Search code examples
pythonpython-3.xyoutubebeautifulsoup

Web Scraping youtube with Python 3


I'm doing a project where I need to store the date that a video in youtube was published.
The problem is that I'm having some difficulties trying to find this data in the middle of the HTML source code

Here's my code attempt:

import requests
from bs4 import BeautifulSoup as BS

url = "https://www.youtube.com/watch?v=XQgXKtPSzUI&t=915s"
response = requests.get(url)
soup = BS(response.content, "html.parser")
response.close()

dia = soup.find_all('span',{'class':'date'})
print(dia)

Output:

[]

I know that the arguments I'm sending to .find_all() are wrong.
I'm saying this because I was able to store other information from the video using the same code, such as the title and the views.
I've tried different arguments when using .find_all() but didn't figured out how to find it.


Solution

  • If you use Python with pafy, the object you'll get has the published date easily accessible.
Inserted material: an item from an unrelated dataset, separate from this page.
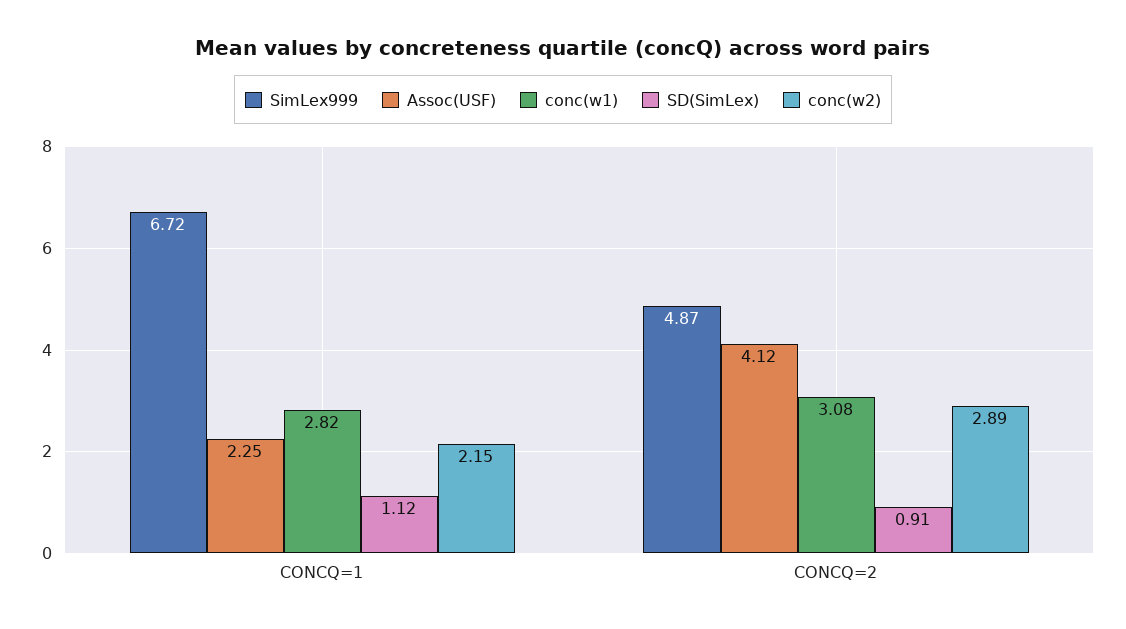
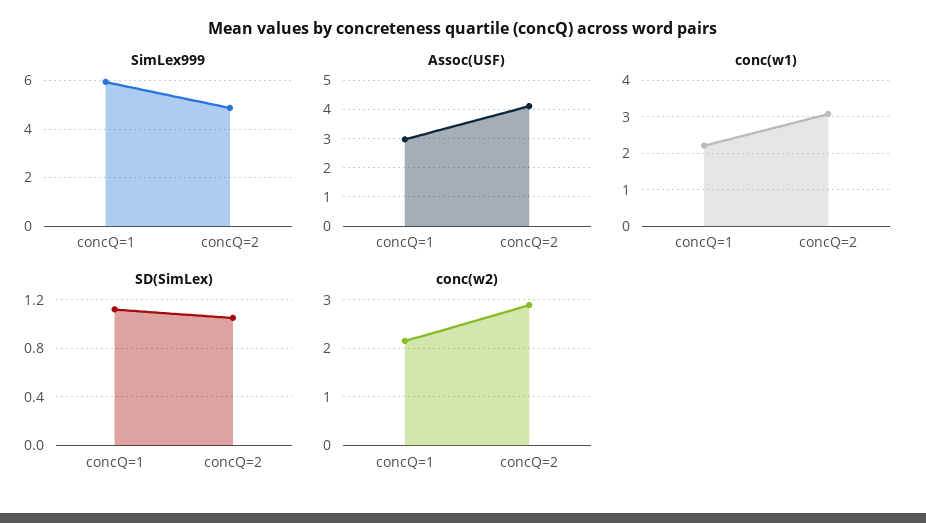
SimLex999, CONCQ=1: 6.72 -> 6
Assoc(USF), CONCQ=1: 2.25 -> 3
conc(w1), CONCQ=1: 2.82 -> 2.2
SD(SimLex), CONCQ=2: 0.91 -> 1.05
    Install pafy: "pip install pafy"

    import pafy
    vid = pafy.new("www.youtube.com/watch?v=2342342whatever")
    published_date = vid.published
    print(published_date)   #Python3 print statement
    

    Check out the pafy docs for more info: https://pythonhosted.org/Pafy/ The reason I leave the doc link is because it's a really neat module, it handles getting the data without external request modules and also exposes a bunch of other useful properties of the video, like the best format download link, etc.